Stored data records
↓
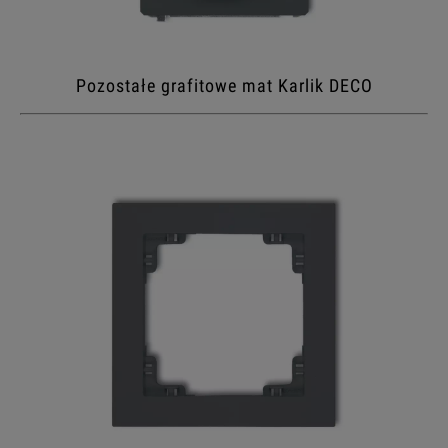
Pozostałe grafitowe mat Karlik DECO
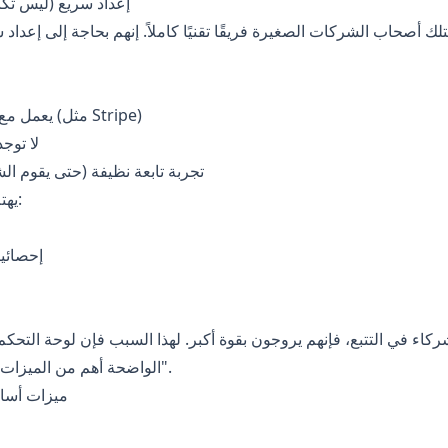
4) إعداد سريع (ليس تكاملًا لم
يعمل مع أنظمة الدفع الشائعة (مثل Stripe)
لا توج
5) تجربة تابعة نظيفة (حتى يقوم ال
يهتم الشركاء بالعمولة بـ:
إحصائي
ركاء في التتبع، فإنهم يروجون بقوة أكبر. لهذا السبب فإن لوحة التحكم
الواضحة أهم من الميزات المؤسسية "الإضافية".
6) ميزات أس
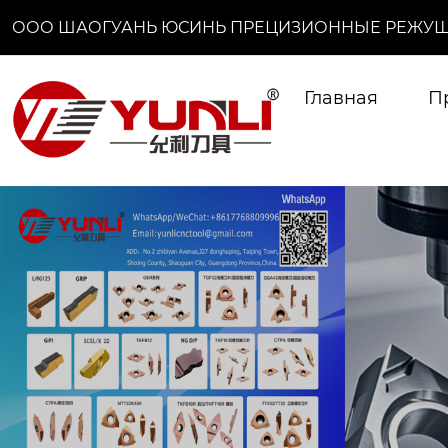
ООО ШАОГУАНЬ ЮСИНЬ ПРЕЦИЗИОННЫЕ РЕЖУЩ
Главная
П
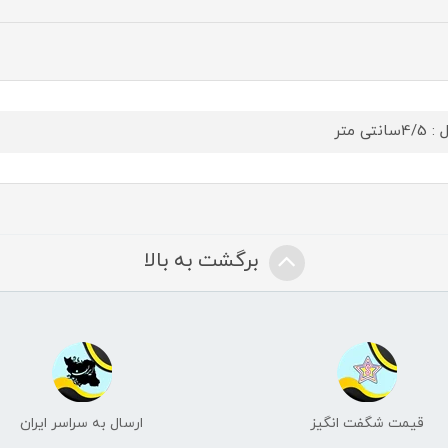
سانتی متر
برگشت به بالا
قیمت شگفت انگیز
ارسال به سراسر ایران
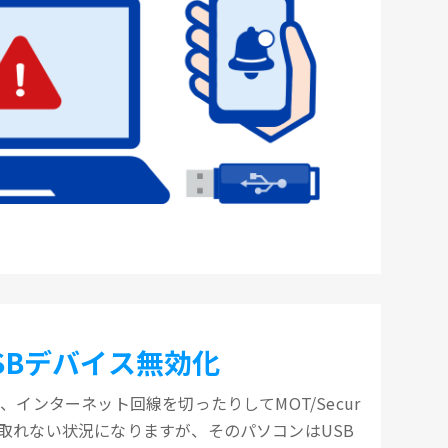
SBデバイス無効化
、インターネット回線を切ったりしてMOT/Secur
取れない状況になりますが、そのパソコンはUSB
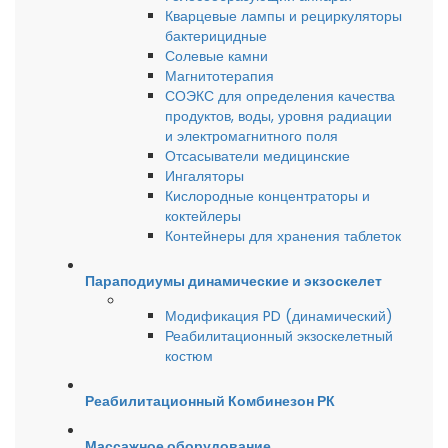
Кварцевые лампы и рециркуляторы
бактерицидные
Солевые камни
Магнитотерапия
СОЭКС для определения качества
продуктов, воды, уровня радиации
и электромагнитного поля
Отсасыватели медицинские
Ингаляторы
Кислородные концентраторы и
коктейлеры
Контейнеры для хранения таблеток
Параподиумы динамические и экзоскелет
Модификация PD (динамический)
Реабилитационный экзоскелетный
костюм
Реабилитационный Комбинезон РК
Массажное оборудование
↑
↓
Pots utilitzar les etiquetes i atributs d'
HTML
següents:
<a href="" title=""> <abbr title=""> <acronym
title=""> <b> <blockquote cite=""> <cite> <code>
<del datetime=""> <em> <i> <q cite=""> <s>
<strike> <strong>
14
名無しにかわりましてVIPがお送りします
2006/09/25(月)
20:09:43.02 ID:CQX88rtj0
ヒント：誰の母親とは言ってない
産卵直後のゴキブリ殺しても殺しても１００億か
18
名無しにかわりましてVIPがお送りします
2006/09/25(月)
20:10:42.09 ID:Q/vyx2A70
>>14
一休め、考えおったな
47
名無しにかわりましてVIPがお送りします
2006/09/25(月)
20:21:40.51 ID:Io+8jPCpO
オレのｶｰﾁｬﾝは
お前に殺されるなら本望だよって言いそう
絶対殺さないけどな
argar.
↑
» What the exercise asks:
Write out, word for word, everything from the line containing "ООО ШАОГУАНЬ ЮСИНЬ ПРЕЦИЗИОННЫЕ РЕЖУЩ" down to the line containing "Массажное оборудование", both of those lines included. Leave out the picture markers.

» Problem solution:
ООО ШАОГУАНЬ ЮСИНЬ ПРЕЦИЗИОННЫЕ РЕЖУЩ
Главная
П
سانتی متر
برگشت به بالا
قیمت شگفت انگیز
ارسال به سراسر ایران
SBデバイス無効化
、インターネット回線を切ったりしてMOT/Secur
取れない状況になりますが、そのパソコンはUSB
Кварцевые лампы и рециркуляторы
бактерицидные
Солевые камни
Магнитотерапия
СОЭКС для определения качества
продуктов, воды, уровня радиации
и электромагнитного поля
Отсасыватели медицинские
Ингаляторы
Кислородные концентраторы и
коктейлеры
Контейнеры для хранения таблеток
Параподиумы динамические и экзоскелет
Модификация PD (динамический)
Реабилитационный экзоскелетный
костюм
Реабилитационный Комбинезон РК
Массажное оборудование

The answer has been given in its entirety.